Go through the lines below and repeat each one exactly, skipping pictures.

BEGIN Task inputs

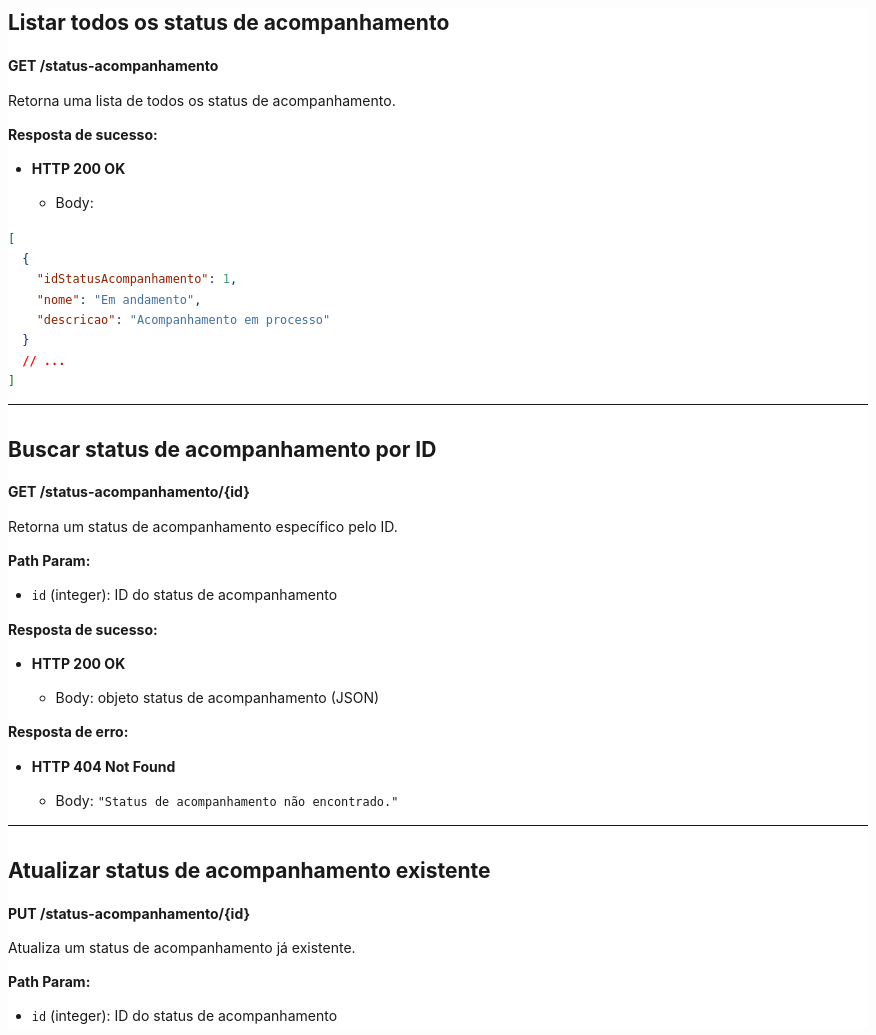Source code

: ## Listar todos os status de acompanhamento

**GET /status-acompanhamento**

Retorna uma lista de todos os status de acompanhamento.

**Resposta de sucesso:**

- **HTTP 200 OK**

  - Body:

```json
[
  {
    "idStatusAcompanhamento": 1,
    "nome": "Em andamento",
    "descricao": "Acompanhamento em processo"
  }
  // ...
]
```

---

## Buscar status de acompanhamento por ID

**GET /status-acompanhamento/{id}**

Retorna um status de acompanhamento específico pelo ID.

**Path Param:**

- `id` (integer): ID do status de acompanhamento

**Resposta de sucesso:**

- **HTTP 200 OK**

  - Body: objeto status de acompanhamento (JSON)

**Resposta de erro:**

- **HTTP 404 Not Found**

  - Body: `"Status de acompanhamento não encontrado."`

---

## Atualizar status de acompanhamento existente

**PUT /status-acompanhamento/{id}**

Atualiza um status de acompanhamento já existente.

**Path Param:**

- `id` (integer): ID do status de acompanhamento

END Task inputs

§ **Task response**
Source code

: ## Listar todos os status de acompanhamento

**GET /status-acompanhamento**

Retorna uma lista de todos os status de acompanhamento.

**Resposta de sucesso:**

- **HTTP 200 OK**

  - Body:

```json
[
  {
    "idStatusAcompanhamento": 1,
    "nome": "Em andamento",
    "descricao": "Acompanhamento em processo"
  }
  // ...
]
```

---

## Buscar status de acompanhamento por ID

**GET /status-acompanhamento/{id}**

Retorna um status de acompanhamento específico pelo ID.

**Path Param:**

- `id` (integer): ID do status de acompanhamento

**Resposta de sucesso:**

- **HTTP 200 OK**

  - Body: objeto status de acompanhamento (JSON)

**Resposta de erro:**

- **HTTP 404 Not Found**

  - Body: `"Status de acompanhamento não encontrado."`

---

## Atualizar status de acompanhamento existente

**PUT /status-acompanhamento/{id}**

Atualiza um status de acompanhamento já existente.

**Path Param:**

- `id` (integer): ID do status de acompanhamento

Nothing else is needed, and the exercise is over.